In 1847—8 South Leith
Church had the misfortune to undergo what is called
"restoration." That means that it was shorn of all its ancient
features, and made to look as new and up-to-date as possible. The old
porch was removed, but its position is marked, by a label or stone
moulding on the north side of the church tower, while a similar moulding
on the gable facing the Kirkgate marks the site of the old west door,
which, however, was not used. The walls had been covered with memorial
tablets to those who lay beneath just as in the days before the
Reformation. These were all removed, and the tombstones in the floor, many
of them of beautiful workmanship, were used to pave the vestibules and
stair landings leading to the galleries, where they may still be seen
divided and mutilated to fit them in position. The oldest, bearing the
date 1593, is to one of the Logans, probably of Coatfield.

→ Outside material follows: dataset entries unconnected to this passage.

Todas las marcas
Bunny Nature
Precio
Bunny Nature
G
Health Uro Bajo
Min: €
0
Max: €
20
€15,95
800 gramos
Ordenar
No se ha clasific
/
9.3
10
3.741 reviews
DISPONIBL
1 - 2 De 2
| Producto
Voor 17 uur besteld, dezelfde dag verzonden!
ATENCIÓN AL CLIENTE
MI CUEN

The Kirkgate gateway marks
the site of the old entrance porch, which contained several chambers and
was called by its old pre-Reformation name of the Cantore or Song School,
where the boys were trained to sing in the church choir. Attached to the
walls of the Cantore were the "jougs" which now hang in the
church porch within the tower. As in St. Giles’, the outside stonework
is new, but much of the interior is old, and has been consecrated by the
prayers of the many generations of Leithers who worshipped here ere
"They wan their rest,
The. lownest and the best,
I’ the auld kirkyaird when a’ was dune."